El collège de policía de Lieja -la autoridad administrativa de la policía local- había designado a un cerrajero, un suboficial y dos aspirantes a inspector para acompañar a Lucie al domicilio de Szpilman. En teoría, la francesa no tenía derecho a tocar nada. Se hallaba allí únicamente para orientar a los policías en su registro y, dado el caso, constatar los hallazgos.
Lucie no se sentía cómoda frente a la puerta cerrada de la vivienda de Lieja. Desde el día anterior, Luc Szpilman no había respondido a las llamadas que debían informarle de que se haría un registro, ni a las citaciones para establecer un retrato robot del individuo de botas militares. Los timbrazos impacientes de los policías no alteraron el curso de las cosas. Mientras el cerrajero avanzaba ya con su material para forzar la cerradura, Lucie se interpuso en su camino, con los brazos abiertos.
– Creo que es inútil.
Señaló con el mentón la cerradura, forzada.
– No toquen el pomo de la puerta. ¿Tienen guantes?
Debroeck, el jefe, sacó varios pares de los bolsillos de su uniforme. Los distribuyó a sus colegas y ofreció un par a Lucie. No dijo ni palabra. Los hombres desenfundaron sus Glock 9 milímetros y entraron en la casa, seguidos de Lucie, que empuñaba su Sig Sauer. El cerrajero se quedó en la calle.
En el interior se oía el zumbido de las moscas.
La frialdad del crimen apareció ante ellos sin la menor advertencia. Lucie arrugó la nariz.

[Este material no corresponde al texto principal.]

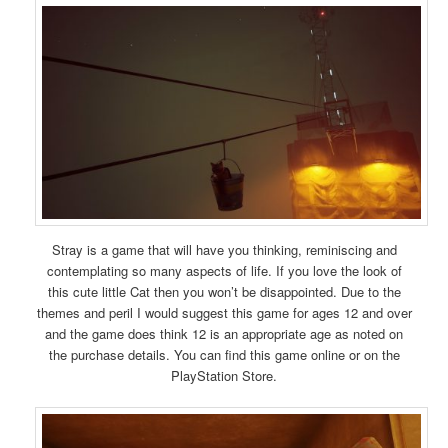
Stray is a game that will have you thinking, reminiscing and
contemplating so many aspects of life. If you love the look of
this cute little Cat then you won’t be disappointed. Due to the
themes and peril I would suggest this game for ages 12 and over
and the game does think 12 is an appropriate age as noted on
the purchase details. You can find this game online or on the
PlayStation Store.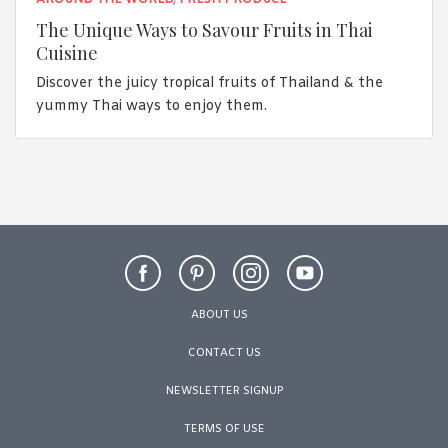
The Unique Ways to Savour Fruits in Thai
Cuisine
Discover the juicy tropical fruits of Thailand & the
yummy Thai ways to enjoy them.
ABOUT US
CONTACT US
NEWSLETTER SIGNUP
TERMS OF USE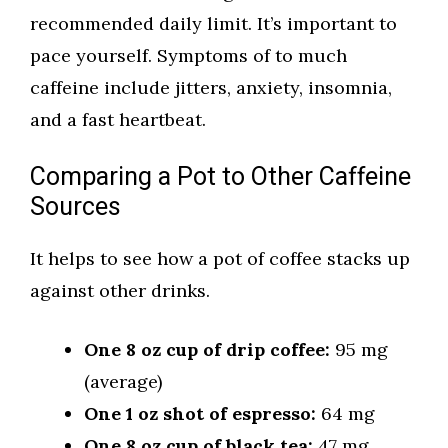
recommended daily limit. It’s important to
pace yourself. Symptoms of to much
caffeine include jitters, anxiety, insomnia,
and a fast heartbeat.
Comparing a Pot to Other Caffeine
Sources
It helps to see how a pot of coffee stacks up
against other drinks.
One 8 oz cup of drip coffee:
95 mg
(average)
One 1 oz shot of espresso:
64 mg
One 8 oz cup of black tea:
47 mg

El cuerpo de Luc Szpilman reposaba detrás del sofá y el de su novia sobre los escalones que conducían a la cocina. Un reguero de sangre se extendía detrás de ella.
Asesinados por la espalda, uno y otro, con múltiples cuchilladas.
¿Múltiples? Diez, veinte, treinta cuchilladas cada uno, que habían agujereado el pijama y el camisón, de las pantorrillas a la nuca. No era fácil contarlas.
Lucie se llevó una mano pesada al rostro. Hacía ya tres días que andaba por territorios mórbidos, y eso empezaba a hacer mella. Aquel espectáculo fúnebre era un cuadro fijado en el tiempo, como si los cadáveres fueran a cobrar vida de nuevo de repente y proseguir sus movimientos de huida. Porque estaban huyendo. No era difícil imaginar la escena: probablemente fue de noche. Los asesinos fuerzan la cerradura, al otro extremo de la espaciosa casa, y entran. Tal vez eran las dos o las tres de la madrugada, y creen que Luc Szpilman está solo y dormido. Pero, para su sorpresa, el chaval aparece ante ellos, sentado en el sofá con su novia, liándose un porro, presente aún sobre la mesa baja del salón. Luc reconoce de pronto a uno de ellos, es el tipo de las botas militares que fue a por el film. Los jóvenes son presa del pánico y tratan de huir. Los asesinos los atrapan y les acuchillan por la espalda, una vez, diez veces.
Y luego se encarnizan con ellos, inexplicablemente.
Lucie y los policías se habían quedado inmóviles, replegados en silencio. El más joven de ellos, un aspirante a inspector de apenas veinticinco años, pidió permiso para salir, con el rostro lívido. Trabajaba en la policía local y no en la federal, y estaba poco habituado a ese tipo de casos. Uno va a registrar una casa, un día tranquilo, y se encuentra frente a dos cadáveres cosidos a cuchilladas y asediados por las moscas.
Debroeck tuvo buenos reflejos y evitó que se contaminara el escenario del crimen. La policía belga forma oficiales sólidos y despunta en numerosos campos. Lucie, por su parte, trató de hacer abstracción de los cadáveres y revisó visualmente el entorno inmediato del crimen. Cajones abiertos y muebles por el suelo. Observó que habían forzado una caja fuerte incrustada en la pared. El marco del cuadro que la había ocultado estaba roto en el suelo.
– Primero evitan que Luc Szpilman pueda establecer el retrato robot y, luego, recuperan todo cuanto pueda comprometerles.
– ¿Qué podría comprometerles?
– Los descubrimientos que seguramente había hecho el padre de Luc acerca del film anónimo. Los documentos que tal vez había intercambiado con el misterioso canadiense. Han venido a limpiar. ¡Vaya mierda!
Lucie se dio la vuelta y salió, necesitada de una buena bocanada de aire.
Eran ellos… Los asesinos de Claude Poignet habían seguido con su limpieza, y esta vez sin ritual, sin voluntad de demostrar nada.
Sólo un acto delirante cometido por unas bestias salvajes.